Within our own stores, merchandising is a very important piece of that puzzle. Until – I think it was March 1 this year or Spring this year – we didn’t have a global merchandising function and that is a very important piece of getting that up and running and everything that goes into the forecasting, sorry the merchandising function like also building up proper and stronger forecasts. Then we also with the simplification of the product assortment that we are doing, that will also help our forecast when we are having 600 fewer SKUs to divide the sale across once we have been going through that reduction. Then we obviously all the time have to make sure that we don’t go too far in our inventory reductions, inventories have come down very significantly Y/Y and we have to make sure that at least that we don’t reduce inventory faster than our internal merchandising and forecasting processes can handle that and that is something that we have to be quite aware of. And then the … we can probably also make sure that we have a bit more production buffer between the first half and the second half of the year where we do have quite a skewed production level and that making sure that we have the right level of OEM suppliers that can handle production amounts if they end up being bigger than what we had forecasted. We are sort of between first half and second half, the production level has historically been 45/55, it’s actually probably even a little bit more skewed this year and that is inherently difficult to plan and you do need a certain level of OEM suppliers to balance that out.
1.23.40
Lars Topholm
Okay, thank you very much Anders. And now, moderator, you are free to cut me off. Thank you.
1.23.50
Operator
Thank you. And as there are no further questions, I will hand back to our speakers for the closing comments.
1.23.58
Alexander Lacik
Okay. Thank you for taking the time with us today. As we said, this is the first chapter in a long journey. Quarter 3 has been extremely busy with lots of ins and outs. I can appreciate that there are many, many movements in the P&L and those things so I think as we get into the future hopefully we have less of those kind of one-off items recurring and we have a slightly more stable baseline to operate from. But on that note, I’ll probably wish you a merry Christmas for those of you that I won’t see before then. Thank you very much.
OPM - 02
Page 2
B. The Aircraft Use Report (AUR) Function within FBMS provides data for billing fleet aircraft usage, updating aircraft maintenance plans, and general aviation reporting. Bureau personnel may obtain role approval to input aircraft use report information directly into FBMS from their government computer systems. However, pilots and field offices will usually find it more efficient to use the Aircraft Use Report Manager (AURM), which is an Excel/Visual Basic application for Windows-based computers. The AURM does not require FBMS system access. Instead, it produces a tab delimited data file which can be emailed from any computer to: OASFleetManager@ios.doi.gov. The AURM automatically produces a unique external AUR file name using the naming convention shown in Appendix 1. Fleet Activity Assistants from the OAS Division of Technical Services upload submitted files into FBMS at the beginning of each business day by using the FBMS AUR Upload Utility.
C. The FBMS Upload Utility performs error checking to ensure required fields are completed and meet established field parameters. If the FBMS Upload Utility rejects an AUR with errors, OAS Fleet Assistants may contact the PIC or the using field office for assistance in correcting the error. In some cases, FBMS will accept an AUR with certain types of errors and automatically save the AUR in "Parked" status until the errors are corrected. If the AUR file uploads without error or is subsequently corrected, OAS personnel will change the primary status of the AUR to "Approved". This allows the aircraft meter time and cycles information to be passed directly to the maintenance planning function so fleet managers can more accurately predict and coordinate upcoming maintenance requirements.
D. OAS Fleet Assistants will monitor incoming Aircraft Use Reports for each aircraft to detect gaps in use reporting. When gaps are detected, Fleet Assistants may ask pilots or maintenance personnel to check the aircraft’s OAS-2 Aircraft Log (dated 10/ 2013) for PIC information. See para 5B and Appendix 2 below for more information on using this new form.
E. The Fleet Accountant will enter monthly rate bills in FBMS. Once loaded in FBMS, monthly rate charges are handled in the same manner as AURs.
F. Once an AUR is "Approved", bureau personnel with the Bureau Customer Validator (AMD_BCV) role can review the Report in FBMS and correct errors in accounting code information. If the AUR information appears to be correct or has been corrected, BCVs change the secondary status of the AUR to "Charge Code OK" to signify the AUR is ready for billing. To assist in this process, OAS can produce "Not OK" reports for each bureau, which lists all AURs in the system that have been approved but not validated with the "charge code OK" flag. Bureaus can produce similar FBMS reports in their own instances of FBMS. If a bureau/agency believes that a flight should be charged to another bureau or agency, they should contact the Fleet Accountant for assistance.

------------------------------------------------------------------------

(Aim of the exercise): Could you please retype the lines from the start of the data through the line with "Alexander Lacik", both included, and nothing else?

(Response):
Within our own stores, merchandising is a very important piece of that puzzle. Until – I think it was March 1 this year or Spring this year – we didn’t have a global merchandising function and that is a very important piece of getting that up and running and everything that goes into the forecasting, sorry the merchandising function like also building up proper and stronger forecasts. Then we also with the simplification of the product assortment that we are doing, that will also help our forecast when we are having 600 fewer SKUs to divide the sale across once we have been going through that reduction. Then we obviously all the time have to make sure that we don’t go too far in our inventory reductions, inventories have come down very significantly Y/Y and we have to make sure that at least that we don’t reduce inventory faster than our internal merchandising and forecasting processes can handle that and that is something that we have to be quite aware of. And then the … we can probably also make sure that we have a bit more production buffer between the first half and the second half of the year where we do have quite a skewed production level and that making sure that we have the right level of OEM suppliers that can handle production amounts if they end up being bigger than what we had forecasted. We are sort of between first half and second half, the production level has historically been 45/55, it’s actually probably even a little bit more skewed this year and that is inherently difficult to plan and you do need a certain level of OEM suppliers to balance that out.
1.23.40
Lars Topholm
Okay, thank you very much Anders. And now, moderator, you are free to cut me off. Thank you.
1.23.50
Operator
Thank you. And as there are no further questions, I will hand back to our speakers for the closing comments.
1.23.58
Alexander Lacik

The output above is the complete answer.